Knowledge-graph embeddings

One-line definition

Knowledge-graph embeddings map entities and relations of a graph of (head, relation, tail) triples into a continuous vector space, with a scoring function $f (h, r, t)$ that ranks true triples above false ones — turning link prediction into a geometric / algebraic operation.

Why it matters

Knowledge graphs (entities like titles, people, genres, products linked by typed relations) power recommendation, search, and question answering. Embedding them lets you predict missing links (“which genre is this new title?”), compute entity similarity, and inject structured side-information into recsys and RAG. The interview angle is sharp: the choice of scoring function determines which relation patterns (symmetry, antisymmetry, inversion, composition) the model can represent — a clean test of representational reasoning.

The task: knowledge-graph completion

A KG is a set of triples $(h, r, t)$ — e.g. (Inception, directed_by, Nolan). Graphs are radically incomplete, so the goal is link prediction: score candidate triples and rank the true tail (or head) highly. Trained with a margin / ranking loss against negative samples (corrupt $h$ or $t$ ), evaluated with Mean Reciprocal Rank (MRR) and Hits@k.

The four models to know

TransE — translation

Model the relation as a translation in embedding space:

f (h, r, t) = - ∥ h + r - t ∥,

so a true triple satisfies $h + r \approx t$ . Simple, scalable, intuitive. Limitation: it cannot model symmetric relations (would force $r = 0$ ) or one-to-many / many-to-one relations (many valid tails collapse to one point).

DistMult — bilinear diagonal

f (h, r, t) = h^{⊤} diag (r) t = i \sum h_{i} r_{i} t_{i} .

Efficient, captures pairwise feature interactions. Limitation: the score is symmetric in $h$ and $t$ , so it cannot distinguish $(h, r, t)$ from $(t, r, h)$ — useless for antisymmetric relations like parent_of.

ComplEx — complex bilinear

Move embeddings into $C^{k}$ and use the Hermitian product:

f (h, r, t) = Re (h^{⊤} diag (r) \overset{ˉ}{t}) .

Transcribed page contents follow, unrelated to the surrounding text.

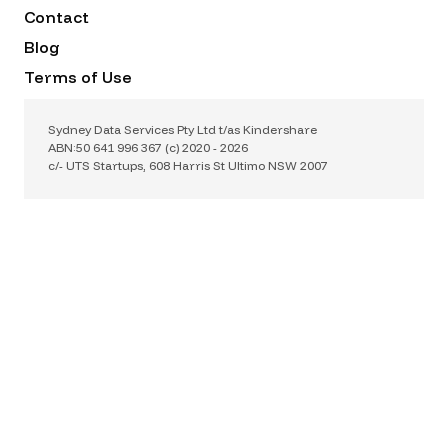
Contact
Blog
Terms of Use
Privacy Policy
Sydney Data Services Pty Ltd t/as Kindershare
ABN:50 641 996 367 (c) 2020 -
2026
c/- UTS Startups, 608 Harris St Ultimo NSW 2007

The complex conjugate $\overset{ˉ}{t}$ breaks the symmetry, so ComplEx handles symmetric and antisymmetric relations — a strict generalization of DistMult.

RotatE — rotation in complex space

f (h, r, t) = - ∥ h \circ r - t ∥, ∣ r_{i} ∣ = 1,

each relation is an element-wise rotation (unit-modulus complex multiply). Rotations compose and invert, so RotatE can express symmetry, antisymmetry, inversion, and composition — the most expressive of the four on relation patterns.

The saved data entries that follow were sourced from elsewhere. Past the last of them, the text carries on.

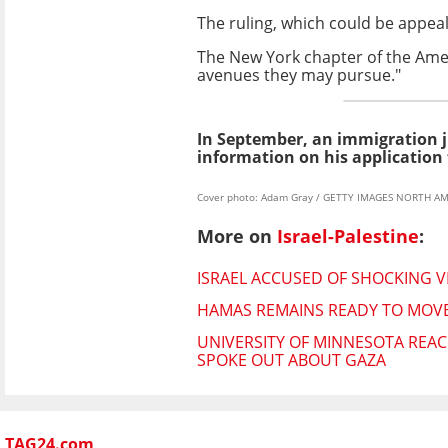
The ruling, which could be appeal
The New York chapter of the Americ
avenues they may pursue."
In September, an immigration 
information on his application 
Cover photo: Adam Gray / GETTY IMAGES NORTH AME
More on
Israel-Palestine
:
ISRAEL ACCUSED OF SHOCKING V
HAMAS REMAINS READY TO MOVE
UNIVERSITY OF MINNESOTA REAC
SPOKE OUT ABOUT GAZA
TAG24.com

Which patterns each model expresses

Model	Space	Symmetry	Antisymmetry	Inversion	Composition
TransE	$R^{k}$	✗	✓	✓	✓
DistMult	$R^{k}$	✓	✗	✗	✗
ComplEx	$C^{k}$	✓	✓	✓	✗
RotatE	$C^{k}$	✓	✓	✓	✓

This table is the interview answer: pick the model by which relation patterns your graph contains.

Where this fits in recsys / RAG

Recsys side-information: embed a catalog KG (titles, actors, genres) and concatenate entity embeddings with user/item collaborative-filtering vectors to fight cold-start and add semantics.
Beyond shallow embeddings: R-GCN and other relational GNNs generalize these scoring functions with message passing; node2vec / metapath2vec learn embeddings from random walks.
KG + LLM: structured triples ground LLM answers and constrain RAG retrieval.

What an interviewer expects you to say

Frame the task as link prediction over (h, r, t) triples, trained with negative sampling and a ranking loss, evaluated with MRR / Hits@k.
Give TransE ( $h + r \approx t$ ) and immediately name its failure on symmetric and 1-to-many relations.
Explain that DistMult is symmetric (can’t do antisymmetry), ComplEx fixes it via complex conjugation, and RotatE models relations as rotations to also capture composition.
Tie model choice to relation patterns in the data.
Bonus: connect to GNNs (R-GCN) and to recsys cold-start / RAG grounding.

Common confusions

“More dimensions is the main lever.” The scoring function’s inductive bias matters more than dimensionality — DistMult literally cannot represent antisymmetry at any width.
“TransE handles any relation.” It breaks on symmetric and many-to-one relations by construction.
“These are just word embeddings.” They jointly embed entities and typed relations with a relation-specific operator, not a single similarity space.
“Link prediction is classification.” It’s a ranking problem over corrupted negatives; accuracy is the wrong metric, MRR/Hits@k are standard.
“KG embeddings replaced GNNs.” They’re the shallow end; relational GNNs add message passing and usually win when neighborhood structure is rich.